Acidente de viação. Despiste de veículo. Dupla causa do acidente. Indemnização

ACIDENTE DE VIAÇÃO. DESPISTE DE VEÍCULO. DUPLA CAUSA DO ACIDENTE. INDEMNIZAÇÃO

APELAÇÃO Nº 3113/16.3T8LRA.C1
Relator: CARLOS MOREIRA
Data do Acórdão: 27-06-2023
Tribunal: JUÍZO CENTRAL CÍVEL DE LEIRIA
Legislação: ARTIGO 24.º, 1, DO CÓDIGO DA ESTRADA. DECRETO REGULAMENTAR N.º 7/98, DE 6/5. ARTIGOS 1.º, 2; 3.º; 4.º E 6.º, 2 DA PORTARIA N.º 377/2008, DE 26/5. ARTIGOS 607.º, 3 A 5; 615.º, 1, C) E D) E 640.º, DO CPC. ARTIGOS 483.º; 494.º; 496.º, 1 E 4; 563.º; 564.º, 2 E 566.º, 3, DO CÓDIGO CIVIL

 Sumário:

I – A sentença apenas é nula por infundamentada se os fundamentos, factuais ou jurídicos, de todo inexistirem ou existirem em grau que não permita a sindicância da sua (i)legalidade; e apenas é nula por contradição entre os fundamentos e a decisão se entre eles existir uma contradição lógico formal, e já não quando o juiz opera uma subsunção ou exegese com a qual se não concorda, hipótese que insere no âmago substantivo da (i)legalidade.

II – Provados e não provados podem ser apenas os factos materiais – ocorrências da vida real – concretos precisos e concisos, que tenham sido alegados e tenham interesse para a decisão, que não conceitos jurídicos ou factuais conclusivos e/ou que para ela sejam irrelevantes ou inócuos.

Ademais, considerando a imediação e oralidade, que permitem uma apreciação ética dos depoimentos, a convicção probatória do Juiz a quo, máxime se alicerçada em prova pessoal, apenas pode ser censurada se patentemente desconforme a tal prova e à demais produzida.

III – O artigo 563º do C.Civil consagrou a doutrina da causalidade adequada, na formulação negativa de Enneccerus-Lehman, nos termos da qual a inadequação de uma dada causa para um resultado deriva da sua total indiferença para a produção dele.

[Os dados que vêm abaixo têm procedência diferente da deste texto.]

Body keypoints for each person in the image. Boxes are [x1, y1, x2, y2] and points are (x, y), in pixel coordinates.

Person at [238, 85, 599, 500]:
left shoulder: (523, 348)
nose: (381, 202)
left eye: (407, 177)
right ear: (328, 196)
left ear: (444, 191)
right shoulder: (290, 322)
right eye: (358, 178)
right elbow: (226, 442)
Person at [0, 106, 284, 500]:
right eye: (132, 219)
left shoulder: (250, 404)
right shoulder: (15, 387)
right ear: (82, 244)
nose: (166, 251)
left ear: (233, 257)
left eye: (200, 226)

IV – Se se prova que o despiste de veículo ocorreu num troço da estrada que tinha água e gelo, e em que ele circulava com pneu parcialmente com os sulcos abaixo do mínimo legal e em excesso de velocidade, o sinistro emerge de duas causas, uma natural e outra humana, cuja contribuição para o mesmo pode ser fixada em metade para cada uma.

V – Julga-se adequado para indemnizar lesado em acidente de viação por danos futuros que, nuclearmente, aos 58 anos, ficou totalmente incapacitado para a sua atividade profissional, na qual auferia cerca de 1.540,00 euros mensais, como comerciante, a quantia de 140.000 euros.

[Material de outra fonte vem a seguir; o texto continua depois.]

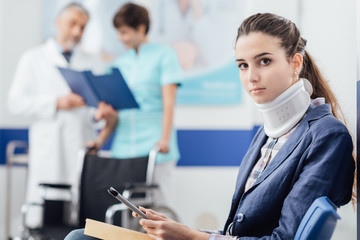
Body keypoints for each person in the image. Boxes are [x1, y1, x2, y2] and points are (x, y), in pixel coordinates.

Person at [64, 12, 355, 240]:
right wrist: (180, 231)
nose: (251, 76)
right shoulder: (269, 134)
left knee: (80, 238)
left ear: (295, 63)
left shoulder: (326, 136)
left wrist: (191, 237)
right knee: (87, 234)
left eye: (264, 61)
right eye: (242, 65)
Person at [7, 3, 114, 228]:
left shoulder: (91, 61)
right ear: (57, 22)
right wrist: (56, 103)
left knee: (78, 218)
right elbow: (15, 103)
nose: (77, 32)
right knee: (46, 218)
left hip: (80, 146)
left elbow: (91, 112)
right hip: (49, 149)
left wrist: (99, 114)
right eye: (72, 24)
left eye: (83, 27)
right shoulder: (34, 58)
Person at [87, 2, 183, 207]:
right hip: (123, 150)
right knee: (123, 210)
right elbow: (115, 113)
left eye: (124, 32)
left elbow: (169, 103)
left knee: (158, 209)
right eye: (118, 33)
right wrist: (100, 141)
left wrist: (165, 139)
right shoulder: (119, 63)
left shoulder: (164, 55)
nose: (120, 38)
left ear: (140, 28)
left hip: (155, 146)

VI – Tem-se por razoável, para ressarcir o dano biológico, para o mesmo lesado que, essencialmente: i) ficou com uma incapacidade permanente geral de 53 pontos; ii) com um défice funcional permanente da integridade físico-psíquica fixável em 31 pontos; iii) com repercussão permanente nas atividades desportivas e de lazer fixável no grau 5/7; iiii) ficou impossibilidade de permanência em pé por períodos superiores a 10 minutos; iiiii) e ficou com a perna esquerda mais curta em cerca de 2 cm, necessitando de auxiliares de marcha., a quantia de 75.000,00 euros.

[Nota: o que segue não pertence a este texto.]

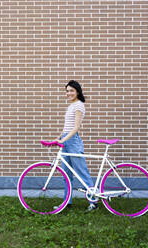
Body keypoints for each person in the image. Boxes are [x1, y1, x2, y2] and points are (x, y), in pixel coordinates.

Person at [55, 80, 98, 212]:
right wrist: (59, 137)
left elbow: (76, 127)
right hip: (66, 140)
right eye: (67, 91)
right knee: (66, 175)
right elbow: (67, 127)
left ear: (77, 92)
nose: (69, 93)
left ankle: (93, 201)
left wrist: (65, 139)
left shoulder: (79, 105)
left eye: (71, 91)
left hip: (73, 141)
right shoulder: (70, 106)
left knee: (81, 171)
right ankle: (67, 202)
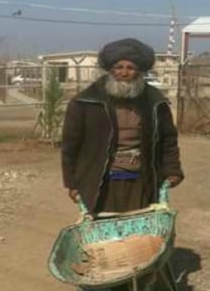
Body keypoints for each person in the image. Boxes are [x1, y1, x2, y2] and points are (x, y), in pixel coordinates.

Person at [61, 38, 184, 216]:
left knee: (138, 230)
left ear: (139, 72)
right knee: (103, 235)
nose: (124, 73)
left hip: (142, 179)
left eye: (131, 68)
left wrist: (173, 169)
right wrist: (72, 183)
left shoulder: (155, 102)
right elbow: (70, 145)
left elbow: (168, 140)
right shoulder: (85, 102)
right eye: (119, 67)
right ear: (110, 69)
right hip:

VII –Julga-se admissível arbitrar a titulo de danos não patrimoniais, para o mesmo lesado que, mais relevantemente: i) – foi submetido a duas intervenções cirúrgicas; ii) esteve internado cerca de dois meses e meio; iii) tem dificuldade em dormir sem medicação; iiii) tem alterações neuro-psiquiátricas enquadráveis num contexto pós traumático; iiiii) foi-lhe fixado um quantum doloris no grau 6/7;iiiiii) teve repercussão permanente na atividade sexual fixável no grau 4/7. – a compensação de 45.000 euros.